Aprendi a falar com as lágrimas e com os olhos culpados de não ser o homem do chicote. Busquei vingança, fiz planos, mas nada que não passasse de malfeitos que uma surra não curasse. Fui seduzido pelos livros, pelas histórias em quadrinhos e pelos quebra-cabeças. Cada página, cada aventura, cada imagem perdida numa peça de montar eram desafios que precisavam ser vencidos. Deixasse meu pai com seus verbos e minha mãe com o avental sempre úmido. Eu iria me libertar. Só poderia fazer algo pela minha mãe se eu me libertasse da culpa de todos os humilhados. Só poderia argumentar com meu pai se eu aprendesse a conjugar os verbos e engrossasse o pescoço de adolescente rebelde e inconsequente. Existirá um Deus que ampara os humilhados ou esse Deus é de propriedade dos ricos e dos homens de chicote que erguem igrejas, dão festas e aprisionam pobres na culpa de serem raciados, misturados e quase sempre com cheiro de suor e sol.
Na minha infância eu ia para a igreja aprender a ser pobre. Jesus estava do lado dos pobres, mas eu só conseguia enxergá-lo do lado dos ricos porque só os ricos iam para as melhores catacumbas. Havia delas onde as pessoas podiam entrar. Tinha sala, bancos e oratório para velas. Os pobres ficavam na areia rasa, com uma cruz de madeira e umas flores de plástico, enquanto os parentes enfiavam o pé na areia frouxa, desenterrando ossos. Quando um pobre morria, era preciso juntar os ossos do esqueleto anterior e os colocar num saco de carvão, com a boca amarrada para não perder nenhuma parte do finado mais antigo. O mais recente, era coberto com a mesma areia nutrida dos vermes, formigas e baratas do caixão anterior. Os ricos usavam óculos escuros, lenços e gestos falsos de contrição. Os pobres, o desespero e os cabelos em desalinho, roupas rotas amarrotadas, lamento sincero, muita verdade para mostrar fidelidade. E Deus devia ficar espiando as cenas e movendo a manivela do mundo.

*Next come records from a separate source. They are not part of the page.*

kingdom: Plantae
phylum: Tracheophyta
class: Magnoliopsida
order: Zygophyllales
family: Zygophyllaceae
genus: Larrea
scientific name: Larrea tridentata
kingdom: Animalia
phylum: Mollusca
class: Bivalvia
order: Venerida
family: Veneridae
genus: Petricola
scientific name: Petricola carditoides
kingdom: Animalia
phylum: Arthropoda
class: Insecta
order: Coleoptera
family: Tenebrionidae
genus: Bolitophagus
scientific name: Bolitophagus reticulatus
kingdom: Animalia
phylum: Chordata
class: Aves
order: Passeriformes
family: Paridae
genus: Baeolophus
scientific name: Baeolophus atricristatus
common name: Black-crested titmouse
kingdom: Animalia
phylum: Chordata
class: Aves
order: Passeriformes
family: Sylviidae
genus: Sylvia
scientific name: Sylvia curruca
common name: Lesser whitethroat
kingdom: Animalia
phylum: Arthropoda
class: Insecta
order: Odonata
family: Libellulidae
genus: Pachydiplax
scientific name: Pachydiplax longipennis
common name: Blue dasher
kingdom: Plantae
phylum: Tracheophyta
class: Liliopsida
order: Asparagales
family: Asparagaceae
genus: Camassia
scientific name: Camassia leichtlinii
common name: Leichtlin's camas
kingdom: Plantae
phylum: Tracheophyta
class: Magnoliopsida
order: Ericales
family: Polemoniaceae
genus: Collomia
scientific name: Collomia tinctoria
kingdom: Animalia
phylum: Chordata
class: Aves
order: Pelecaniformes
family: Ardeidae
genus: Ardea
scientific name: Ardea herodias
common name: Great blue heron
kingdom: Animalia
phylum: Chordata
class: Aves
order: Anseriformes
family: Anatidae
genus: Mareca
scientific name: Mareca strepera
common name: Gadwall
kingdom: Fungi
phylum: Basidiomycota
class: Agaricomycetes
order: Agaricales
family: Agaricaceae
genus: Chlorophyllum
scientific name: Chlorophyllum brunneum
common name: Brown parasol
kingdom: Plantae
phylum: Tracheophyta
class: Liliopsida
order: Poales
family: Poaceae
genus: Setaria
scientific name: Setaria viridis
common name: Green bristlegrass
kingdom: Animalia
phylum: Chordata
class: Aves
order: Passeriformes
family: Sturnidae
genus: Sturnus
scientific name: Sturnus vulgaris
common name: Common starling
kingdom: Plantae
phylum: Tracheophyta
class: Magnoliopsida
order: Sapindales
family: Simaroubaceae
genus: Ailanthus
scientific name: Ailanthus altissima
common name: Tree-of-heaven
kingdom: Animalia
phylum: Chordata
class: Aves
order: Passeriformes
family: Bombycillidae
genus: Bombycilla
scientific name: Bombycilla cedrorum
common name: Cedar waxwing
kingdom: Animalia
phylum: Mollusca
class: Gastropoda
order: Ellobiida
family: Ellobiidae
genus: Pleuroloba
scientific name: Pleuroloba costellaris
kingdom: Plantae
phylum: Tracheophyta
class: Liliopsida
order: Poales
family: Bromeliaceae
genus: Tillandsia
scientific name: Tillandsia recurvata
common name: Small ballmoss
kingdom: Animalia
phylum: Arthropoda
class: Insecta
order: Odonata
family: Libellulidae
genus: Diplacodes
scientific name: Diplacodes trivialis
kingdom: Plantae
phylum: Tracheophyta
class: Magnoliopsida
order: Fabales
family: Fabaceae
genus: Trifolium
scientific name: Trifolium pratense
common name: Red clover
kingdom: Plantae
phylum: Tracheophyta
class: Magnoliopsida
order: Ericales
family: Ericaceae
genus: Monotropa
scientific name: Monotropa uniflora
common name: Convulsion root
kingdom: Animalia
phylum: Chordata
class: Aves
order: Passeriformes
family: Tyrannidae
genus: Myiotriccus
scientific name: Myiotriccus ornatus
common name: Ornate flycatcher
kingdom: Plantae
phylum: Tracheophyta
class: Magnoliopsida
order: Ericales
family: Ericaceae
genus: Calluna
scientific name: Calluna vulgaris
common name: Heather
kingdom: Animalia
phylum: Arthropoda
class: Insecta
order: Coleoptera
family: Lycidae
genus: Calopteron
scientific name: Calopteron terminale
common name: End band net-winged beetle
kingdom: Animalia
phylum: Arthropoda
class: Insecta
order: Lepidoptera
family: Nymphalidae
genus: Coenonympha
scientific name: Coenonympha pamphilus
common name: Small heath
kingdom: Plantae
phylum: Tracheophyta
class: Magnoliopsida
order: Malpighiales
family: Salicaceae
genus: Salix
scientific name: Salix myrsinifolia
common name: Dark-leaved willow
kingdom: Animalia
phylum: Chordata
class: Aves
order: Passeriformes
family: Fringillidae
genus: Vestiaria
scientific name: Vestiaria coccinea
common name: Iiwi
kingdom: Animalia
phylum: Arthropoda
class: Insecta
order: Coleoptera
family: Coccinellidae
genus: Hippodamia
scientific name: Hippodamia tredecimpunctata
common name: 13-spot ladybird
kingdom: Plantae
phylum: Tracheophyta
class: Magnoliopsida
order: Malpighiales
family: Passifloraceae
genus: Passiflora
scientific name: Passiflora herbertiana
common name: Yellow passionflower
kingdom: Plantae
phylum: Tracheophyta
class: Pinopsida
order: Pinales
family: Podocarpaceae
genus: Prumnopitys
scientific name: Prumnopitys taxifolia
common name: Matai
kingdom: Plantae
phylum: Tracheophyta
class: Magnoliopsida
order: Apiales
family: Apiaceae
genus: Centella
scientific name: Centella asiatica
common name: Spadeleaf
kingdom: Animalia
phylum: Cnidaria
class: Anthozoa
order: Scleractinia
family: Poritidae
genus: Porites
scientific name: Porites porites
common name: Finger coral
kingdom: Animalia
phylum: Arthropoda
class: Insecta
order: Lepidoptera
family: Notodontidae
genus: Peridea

Havia um templo Batista em frente à minha casa que recebia roupas de americanos que as doavam para serem distribuídas com os pobres. Depois de tirar as melhores roupas para a sua família, o pastor organizava em lotes e vendia todas numa só tarde. E íamos nós, pegar o que pudesse para depois pagar o equivalente a 10 reais por peça. Minha mãe multiplicava seus braços, como um polvo a abraçar camisas, calças e bermudas, torcendo para que os seus cem reais pudessem fazer a feira de uma moda emprestada para os pobres. A moda de vestir sobejos de americanos. Eu odeio os americanos por nos daremsobejos, e odeio os pastores que ganham dinheiro com as sobras. Eu odeio os pobres que se vestem de americanos. Depois de pagar à esposa enjoada do pastor, a gente ia para casa, provar as roupas que minha mãe sempre consertava na sua velha máquina de costura Vigorelli.
Eu ia para as festas com as roupas novas e sempre ouvia elogios.
- Calça bacana!
Foi meu tio que trouxe dos Estados Unidos.
Eu odiava as mentiras que contava, porque eu as dizia por ser pobre e não poder ter roupas de ricos.
Percebo, hoje, que muitos carregam traumas e levam uma tristeza infinita na alma. Traumas que ficam numa zona do cérebro destinada à felicidade. Essa zona, em mim, está lotada. A felicidade está longe de encontrar esse caminho.